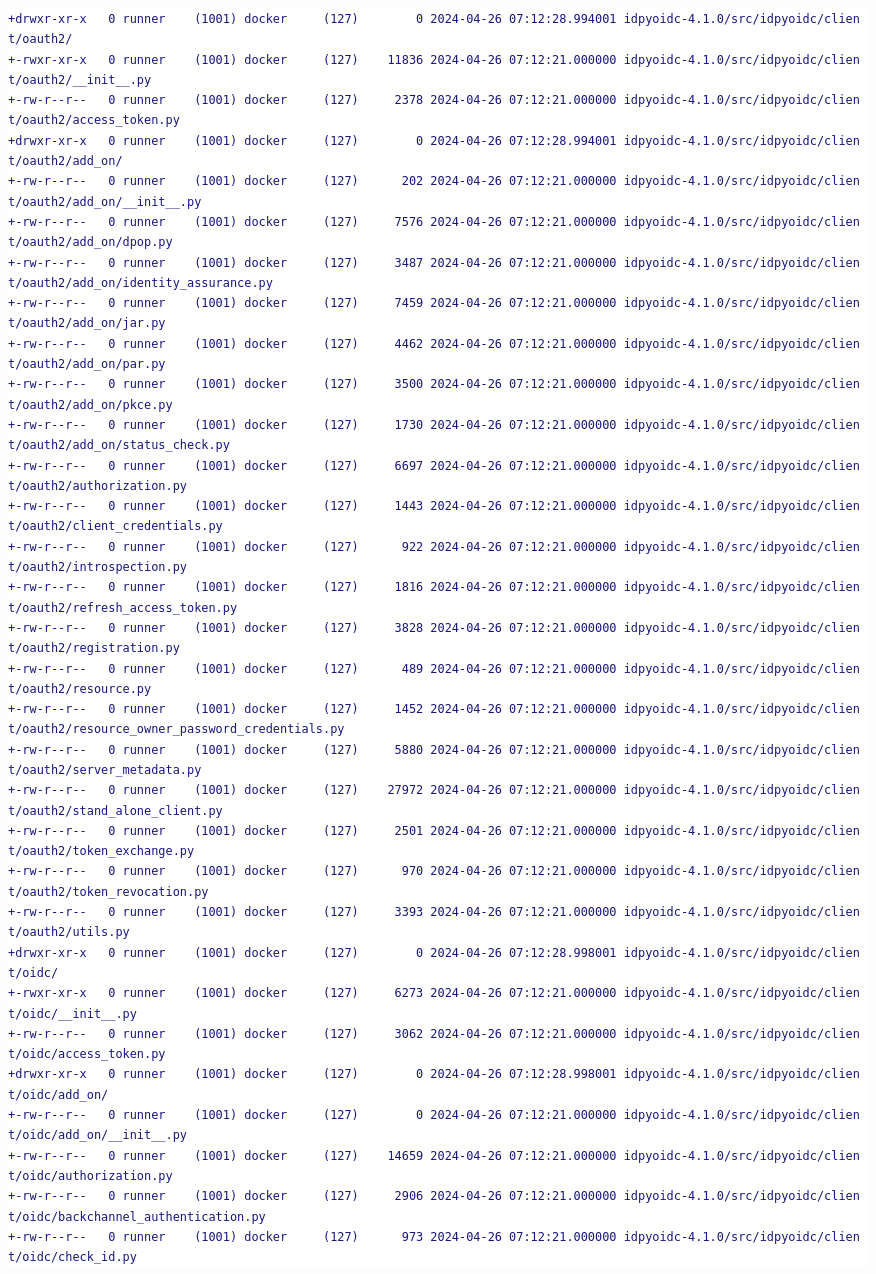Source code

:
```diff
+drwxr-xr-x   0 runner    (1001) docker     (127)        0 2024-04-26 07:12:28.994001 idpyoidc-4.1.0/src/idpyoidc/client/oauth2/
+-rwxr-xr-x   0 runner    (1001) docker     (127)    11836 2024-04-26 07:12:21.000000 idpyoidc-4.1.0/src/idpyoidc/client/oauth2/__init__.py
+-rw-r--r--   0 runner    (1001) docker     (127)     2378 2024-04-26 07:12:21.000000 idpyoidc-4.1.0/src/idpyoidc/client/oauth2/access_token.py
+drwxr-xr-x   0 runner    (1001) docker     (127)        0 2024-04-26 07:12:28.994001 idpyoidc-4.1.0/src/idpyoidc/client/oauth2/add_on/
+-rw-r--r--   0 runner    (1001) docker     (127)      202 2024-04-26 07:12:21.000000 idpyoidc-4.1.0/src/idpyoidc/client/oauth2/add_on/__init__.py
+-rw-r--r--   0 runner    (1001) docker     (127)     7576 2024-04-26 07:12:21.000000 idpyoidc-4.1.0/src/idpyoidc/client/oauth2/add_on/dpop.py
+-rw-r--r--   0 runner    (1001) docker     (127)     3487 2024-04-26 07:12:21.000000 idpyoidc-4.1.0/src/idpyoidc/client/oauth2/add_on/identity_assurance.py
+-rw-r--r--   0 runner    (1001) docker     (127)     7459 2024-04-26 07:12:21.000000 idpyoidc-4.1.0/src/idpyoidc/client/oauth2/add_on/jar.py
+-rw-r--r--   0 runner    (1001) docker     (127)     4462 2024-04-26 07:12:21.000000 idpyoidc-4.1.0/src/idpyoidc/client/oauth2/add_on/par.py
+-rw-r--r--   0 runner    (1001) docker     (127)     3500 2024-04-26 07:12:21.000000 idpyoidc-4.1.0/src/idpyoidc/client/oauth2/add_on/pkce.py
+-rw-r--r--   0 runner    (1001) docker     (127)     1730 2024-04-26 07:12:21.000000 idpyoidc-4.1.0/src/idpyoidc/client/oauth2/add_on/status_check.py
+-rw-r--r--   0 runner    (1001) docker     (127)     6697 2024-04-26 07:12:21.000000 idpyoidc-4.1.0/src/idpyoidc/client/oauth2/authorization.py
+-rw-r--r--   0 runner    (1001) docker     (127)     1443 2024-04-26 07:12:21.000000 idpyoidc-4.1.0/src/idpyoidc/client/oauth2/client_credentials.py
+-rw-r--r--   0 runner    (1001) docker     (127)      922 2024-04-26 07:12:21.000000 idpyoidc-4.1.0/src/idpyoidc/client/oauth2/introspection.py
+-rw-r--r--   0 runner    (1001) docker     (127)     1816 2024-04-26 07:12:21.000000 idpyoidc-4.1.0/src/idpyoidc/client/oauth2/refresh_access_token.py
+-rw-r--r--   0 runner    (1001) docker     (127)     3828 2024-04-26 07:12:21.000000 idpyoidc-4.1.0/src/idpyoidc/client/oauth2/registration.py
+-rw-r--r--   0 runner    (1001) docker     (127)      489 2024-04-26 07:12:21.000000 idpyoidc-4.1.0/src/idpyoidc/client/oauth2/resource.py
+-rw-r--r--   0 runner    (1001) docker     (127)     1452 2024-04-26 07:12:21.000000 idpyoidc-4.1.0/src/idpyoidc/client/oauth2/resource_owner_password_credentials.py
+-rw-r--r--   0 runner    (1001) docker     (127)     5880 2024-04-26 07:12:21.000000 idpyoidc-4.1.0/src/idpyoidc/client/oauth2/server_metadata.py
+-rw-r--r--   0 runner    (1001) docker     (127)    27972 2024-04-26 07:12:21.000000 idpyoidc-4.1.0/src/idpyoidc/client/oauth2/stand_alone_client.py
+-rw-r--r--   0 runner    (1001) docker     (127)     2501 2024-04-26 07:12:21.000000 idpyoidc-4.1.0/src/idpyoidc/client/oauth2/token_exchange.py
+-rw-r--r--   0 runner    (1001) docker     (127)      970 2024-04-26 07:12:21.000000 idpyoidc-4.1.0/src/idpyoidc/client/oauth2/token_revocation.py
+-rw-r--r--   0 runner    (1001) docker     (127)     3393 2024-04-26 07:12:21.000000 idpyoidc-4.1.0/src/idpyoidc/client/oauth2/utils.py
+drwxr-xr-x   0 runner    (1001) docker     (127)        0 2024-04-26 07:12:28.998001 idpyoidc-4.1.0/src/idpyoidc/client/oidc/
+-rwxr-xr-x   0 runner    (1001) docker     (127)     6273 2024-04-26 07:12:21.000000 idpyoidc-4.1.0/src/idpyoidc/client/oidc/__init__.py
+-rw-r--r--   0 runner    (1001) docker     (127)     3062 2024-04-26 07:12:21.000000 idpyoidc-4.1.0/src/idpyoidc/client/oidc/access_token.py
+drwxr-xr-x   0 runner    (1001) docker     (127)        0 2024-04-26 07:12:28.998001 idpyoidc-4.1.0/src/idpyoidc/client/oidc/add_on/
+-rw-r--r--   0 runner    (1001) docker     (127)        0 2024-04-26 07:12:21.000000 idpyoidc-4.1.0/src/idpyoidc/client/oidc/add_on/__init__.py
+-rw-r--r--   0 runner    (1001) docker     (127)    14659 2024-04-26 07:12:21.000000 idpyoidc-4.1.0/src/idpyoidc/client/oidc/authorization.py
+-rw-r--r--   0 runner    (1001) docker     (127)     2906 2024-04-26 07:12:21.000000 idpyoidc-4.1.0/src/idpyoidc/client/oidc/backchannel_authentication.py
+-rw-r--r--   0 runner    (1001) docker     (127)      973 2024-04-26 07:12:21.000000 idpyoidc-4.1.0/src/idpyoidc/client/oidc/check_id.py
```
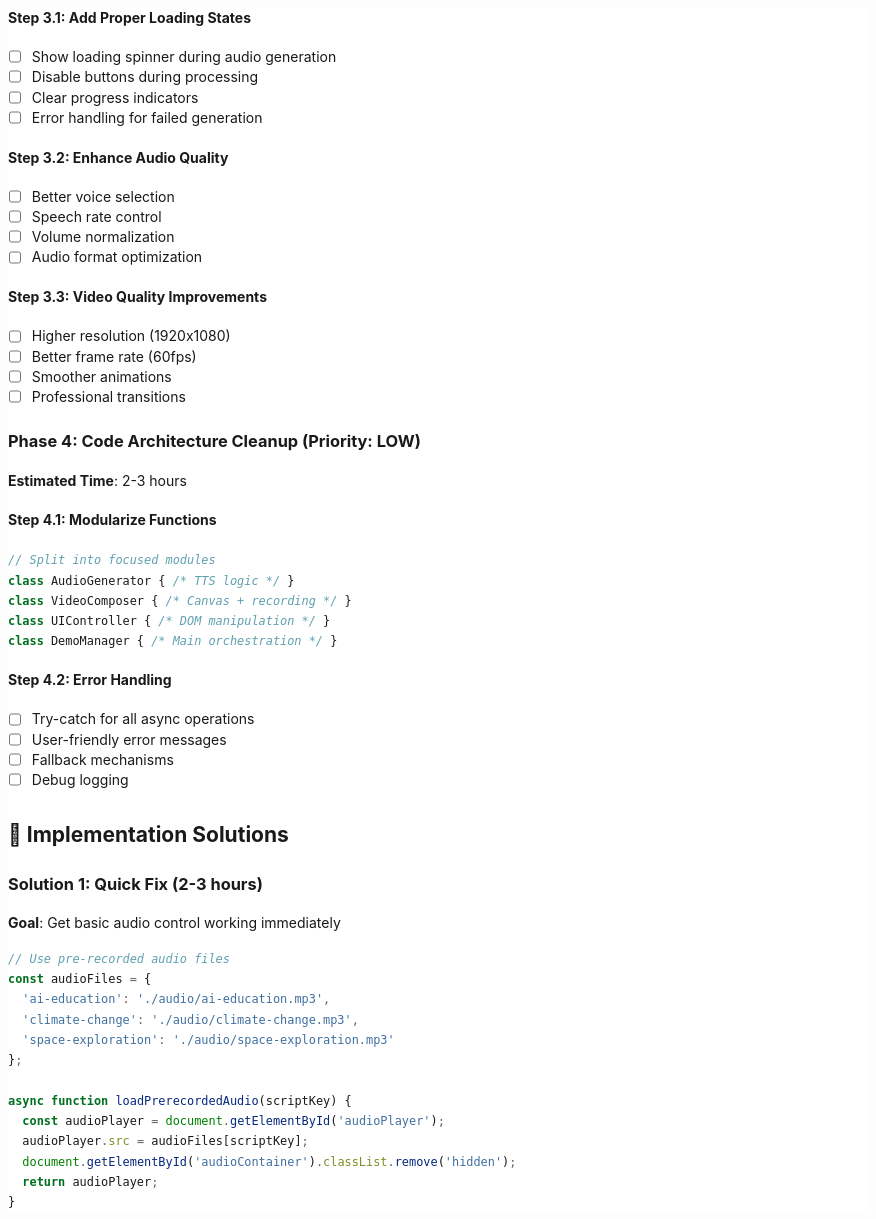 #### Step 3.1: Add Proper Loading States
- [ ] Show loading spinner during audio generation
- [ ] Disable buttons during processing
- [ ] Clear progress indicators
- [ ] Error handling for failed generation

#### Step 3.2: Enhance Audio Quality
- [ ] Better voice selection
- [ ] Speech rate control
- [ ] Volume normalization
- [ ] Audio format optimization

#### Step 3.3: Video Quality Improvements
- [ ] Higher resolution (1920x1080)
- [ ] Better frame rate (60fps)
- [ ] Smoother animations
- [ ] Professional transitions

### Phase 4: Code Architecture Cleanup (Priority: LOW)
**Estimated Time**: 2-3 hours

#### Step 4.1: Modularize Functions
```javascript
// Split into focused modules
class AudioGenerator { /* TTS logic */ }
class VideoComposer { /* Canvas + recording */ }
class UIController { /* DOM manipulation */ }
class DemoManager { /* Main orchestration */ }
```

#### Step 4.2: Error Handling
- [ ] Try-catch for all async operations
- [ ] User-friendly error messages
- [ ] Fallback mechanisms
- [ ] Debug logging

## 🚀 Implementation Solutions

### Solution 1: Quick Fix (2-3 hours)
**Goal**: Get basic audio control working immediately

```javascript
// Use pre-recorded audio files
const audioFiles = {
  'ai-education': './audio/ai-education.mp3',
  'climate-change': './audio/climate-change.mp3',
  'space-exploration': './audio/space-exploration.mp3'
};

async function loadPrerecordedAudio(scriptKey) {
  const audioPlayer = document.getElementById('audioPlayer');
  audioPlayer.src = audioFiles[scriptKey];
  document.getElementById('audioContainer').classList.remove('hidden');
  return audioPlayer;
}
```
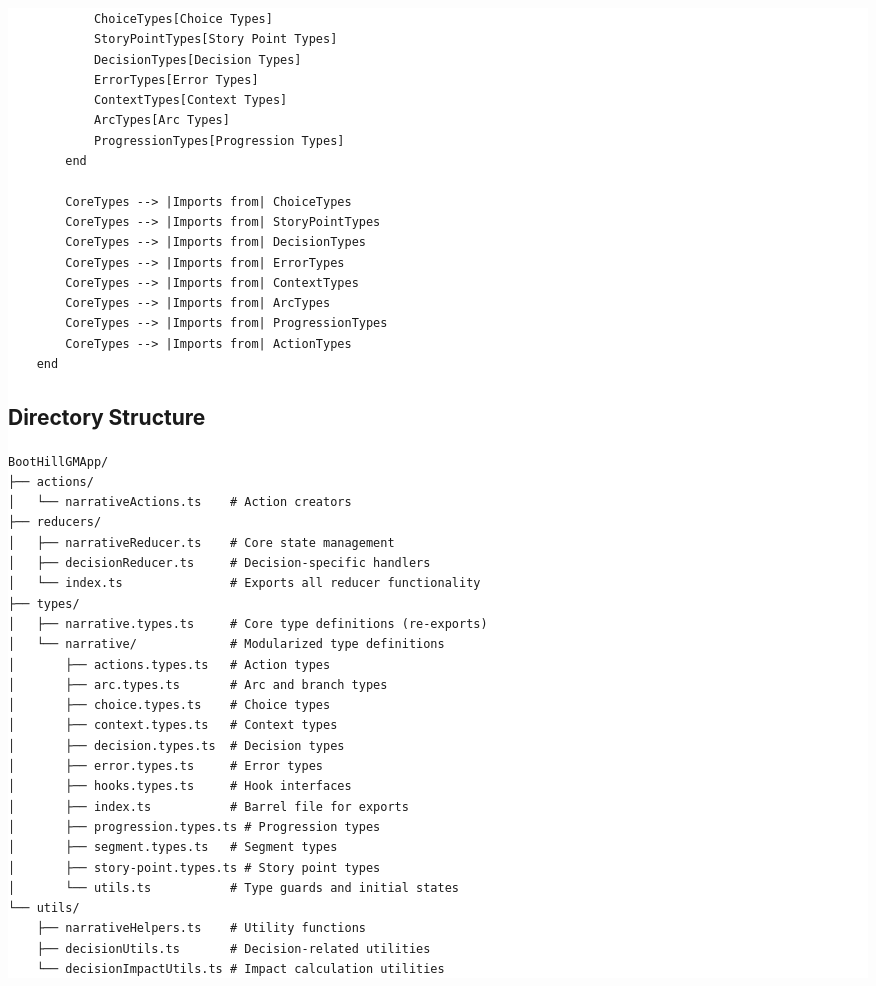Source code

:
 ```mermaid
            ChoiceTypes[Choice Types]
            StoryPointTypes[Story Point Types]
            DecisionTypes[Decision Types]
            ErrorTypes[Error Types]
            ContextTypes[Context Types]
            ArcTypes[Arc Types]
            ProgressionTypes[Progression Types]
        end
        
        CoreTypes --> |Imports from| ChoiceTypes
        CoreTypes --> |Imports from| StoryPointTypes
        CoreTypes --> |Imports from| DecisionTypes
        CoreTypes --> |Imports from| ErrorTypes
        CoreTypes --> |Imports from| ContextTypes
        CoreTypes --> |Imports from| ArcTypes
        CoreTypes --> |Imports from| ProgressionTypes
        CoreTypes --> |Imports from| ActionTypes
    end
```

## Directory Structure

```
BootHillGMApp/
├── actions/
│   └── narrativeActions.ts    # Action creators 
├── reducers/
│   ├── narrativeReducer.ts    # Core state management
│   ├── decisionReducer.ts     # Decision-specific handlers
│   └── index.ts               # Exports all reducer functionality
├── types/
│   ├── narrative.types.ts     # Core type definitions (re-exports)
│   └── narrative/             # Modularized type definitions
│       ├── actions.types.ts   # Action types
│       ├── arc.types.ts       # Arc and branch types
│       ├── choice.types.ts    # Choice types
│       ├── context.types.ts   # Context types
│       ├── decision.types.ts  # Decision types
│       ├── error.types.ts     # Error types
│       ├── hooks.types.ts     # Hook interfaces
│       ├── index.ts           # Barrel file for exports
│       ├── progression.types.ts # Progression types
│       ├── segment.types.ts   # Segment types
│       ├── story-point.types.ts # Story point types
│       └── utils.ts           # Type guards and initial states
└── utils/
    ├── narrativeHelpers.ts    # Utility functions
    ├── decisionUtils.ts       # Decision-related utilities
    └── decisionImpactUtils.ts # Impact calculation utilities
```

——

● Requirement:
Within the listing above, say how many lines contain the string "drwxr". Reply with the number only.

● Solution:
4